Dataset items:
____________
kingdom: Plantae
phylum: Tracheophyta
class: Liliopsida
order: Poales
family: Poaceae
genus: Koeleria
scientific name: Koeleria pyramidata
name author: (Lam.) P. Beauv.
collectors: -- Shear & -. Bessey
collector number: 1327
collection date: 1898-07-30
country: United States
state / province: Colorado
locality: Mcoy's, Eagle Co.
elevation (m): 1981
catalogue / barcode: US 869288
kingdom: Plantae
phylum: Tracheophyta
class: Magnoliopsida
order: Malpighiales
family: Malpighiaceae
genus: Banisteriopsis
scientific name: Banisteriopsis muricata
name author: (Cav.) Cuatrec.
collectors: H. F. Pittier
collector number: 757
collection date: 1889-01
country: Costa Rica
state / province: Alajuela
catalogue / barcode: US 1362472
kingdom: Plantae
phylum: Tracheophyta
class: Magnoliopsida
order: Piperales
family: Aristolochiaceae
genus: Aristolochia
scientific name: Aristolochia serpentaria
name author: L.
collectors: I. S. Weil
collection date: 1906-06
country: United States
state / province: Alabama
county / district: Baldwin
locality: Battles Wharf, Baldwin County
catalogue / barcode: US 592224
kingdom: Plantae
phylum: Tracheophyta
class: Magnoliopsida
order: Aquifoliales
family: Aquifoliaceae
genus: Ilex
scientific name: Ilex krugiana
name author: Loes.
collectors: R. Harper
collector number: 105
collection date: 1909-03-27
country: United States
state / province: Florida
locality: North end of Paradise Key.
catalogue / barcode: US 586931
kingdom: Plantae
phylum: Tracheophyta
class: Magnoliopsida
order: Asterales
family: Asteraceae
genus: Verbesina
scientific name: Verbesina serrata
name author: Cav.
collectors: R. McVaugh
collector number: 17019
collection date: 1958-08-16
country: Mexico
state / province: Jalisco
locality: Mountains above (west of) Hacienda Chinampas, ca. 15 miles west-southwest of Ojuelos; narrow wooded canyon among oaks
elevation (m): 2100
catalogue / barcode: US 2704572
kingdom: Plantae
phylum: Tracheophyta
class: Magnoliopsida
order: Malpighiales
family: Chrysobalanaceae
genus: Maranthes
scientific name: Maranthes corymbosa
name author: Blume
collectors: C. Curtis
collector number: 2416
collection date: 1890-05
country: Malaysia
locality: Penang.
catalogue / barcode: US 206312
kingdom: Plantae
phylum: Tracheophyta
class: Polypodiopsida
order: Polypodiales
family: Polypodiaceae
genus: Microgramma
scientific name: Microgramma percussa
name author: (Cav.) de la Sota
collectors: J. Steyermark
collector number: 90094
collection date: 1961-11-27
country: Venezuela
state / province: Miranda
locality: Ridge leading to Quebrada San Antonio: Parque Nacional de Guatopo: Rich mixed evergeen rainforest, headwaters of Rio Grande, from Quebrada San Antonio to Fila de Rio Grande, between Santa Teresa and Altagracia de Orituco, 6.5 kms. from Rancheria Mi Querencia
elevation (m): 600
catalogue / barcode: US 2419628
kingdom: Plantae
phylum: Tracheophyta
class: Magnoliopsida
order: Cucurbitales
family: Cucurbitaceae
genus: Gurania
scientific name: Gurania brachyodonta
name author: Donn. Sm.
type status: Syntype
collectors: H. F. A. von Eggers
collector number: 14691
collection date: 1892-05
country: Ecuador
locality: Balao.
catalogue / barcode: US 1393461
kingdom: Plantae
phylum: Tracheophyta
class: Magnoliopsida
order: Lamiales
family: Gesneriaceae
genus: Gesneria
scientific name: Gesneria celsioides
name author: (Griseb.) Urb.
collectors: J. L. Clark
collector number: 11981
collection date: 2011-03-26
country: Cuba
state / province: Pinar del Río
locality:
____________
> [WHAT TO DO]: Transcribe every line of the listing above exactly, with no changes.

> [RESULT]:
kingdom: Plantae
phylum: Tracheophyta
class: Liliopsida
order: Poales
family: Poaceae
genus: Koeleria
scientific name: Koeleria pyramidata
name author: (Lam.) P. Beauv.
collectors: -- Shear & -. Bessey
collector number: 1327
collection date: 1898-07-30
country: United States
state / province: Colorado
locality: Mcoy's, Eagle Co.
elevation (m): 1981
catalogue / barcode: US 869288
kingdom: Plantae
phylum: Tracheophyta
class: Magnoliopsida
order: Malpighiales
family: Malpighiaceae
genus: Banisteriopsis
scientific name: Banisteriopsis muricata
name author: (Cav.) Cuatrec.
collectors: H. F. Pittier
collector number: 757
collection date: 1889-01
country: Costa Rica
state / province: Alajuela
catalogue / barcode: US 1362472
kingdom: Plantae
phylum: Tracheophyta
class: Magnoliopsida
order: Piperales
family: Aristolochiaceae
genus: Aristolochia
scientific name: Aristolochia serpentaria
name author: L.
collectors: I. S. Weil
collection date: 1906-06
country: United States
state / province: Alabama
county / district: Baldwin
locality: Battles Wharf, Baldwin County
catalogue / barcode: US 592224
kingdom: Plantae
phylum: Tracheophyta
class: Magnoliopsida
order: Aquifoliales
family: Aquifoliaceae
genus: Ilex
scientific name: Ilex krugiana
name author: Loes.
collectors: R. Harper
collector number: 105
collection date: 1909-03-27
country: United States
state / province: Florida
locality: North end of Paradise Key.
catalogue / barcode: US 586931
kingdom: Plantae
phylum: Tracheophyta
class: Magnoliopsida
order: Asterales
family: Asteraceae
genus: Verbesina
scientific name: Verbesina serrata
name author: Cav.
collectors: R. McVaugh
collector number: 17019
collection date: 1958-08-16
country: Mexico
state / province: Jalisco
locality: Mountains above (west of) Hacienda Chinampas, ca. 15 miles west-southwest of Ojuelos; narrow wooded canyon among oaks
elevation (m): 2100
catalogue / barcode: US 2704572
kingdom: Plantae
phylum: Tracheophyta
class: Magnoliopsida
order: Malpighiales
family: Chrysobalanaceae
genus: Maranthes
scientific name: Maranthes corymbosa
name author: Blume
collectors: C. Curtis
collector number: 2416
collection date: 1890-05
country: Malaysia
locality: Penang.
catalogue / barcode: US 206312
kingdom: Plantae
phylum: Tracheophyta
class: Polypodiopsida
order: Polypodiales
family: Polypodiaceae
genus: Microgramma
scientific name: Microgramma percussa
name author: (Cav.) de la Sota
collectors: J. Steyermark
collector number: 90094
collection date: 1961-11-27
country: Venezuela
state / province: Miranda
locality: Ridge leading to Quebrada San Antonio: Parque Nacional de Guatopo: Rich mixed evergeen rainforest, headwaters of Rio Grande, from Quebrada San Antonio to Fila de Rio Grande, between Santa Teresa and Altagracia de Orituco, 6.5 kms. from Rancheria Mi Querencia
elevation (m): 600
catalogue / barcode: US 2419628
kingdom: Plantae
phylum: Tracheophyta
class: Magnoliopsida
order: Cucurbitales
family: Cucurbitaceae
genus: Gurania
scientific name: Gurania brachyodonta
name author: Donn. Sm.
type status: Syntype
collectors: H. F. A. von Eggers
collector number: 14691
collection date: 1892-05
country: Ecuador
locality: Balao.
catalogue / barcode: US 1393461
kingdom: Plantae
phylum: Tracheophyta
class: Magnoliopsida
order: Lamiales
family: Gesneriaceae
genus: Gesneria
scientific name: Gesneria celsioides
name author: (Griseb.) Urb.
collectors: J. L. Clark
collector number: 11981
collection date: 2011-03-26
country: Cuba
state / province: Pinar del Río
locality:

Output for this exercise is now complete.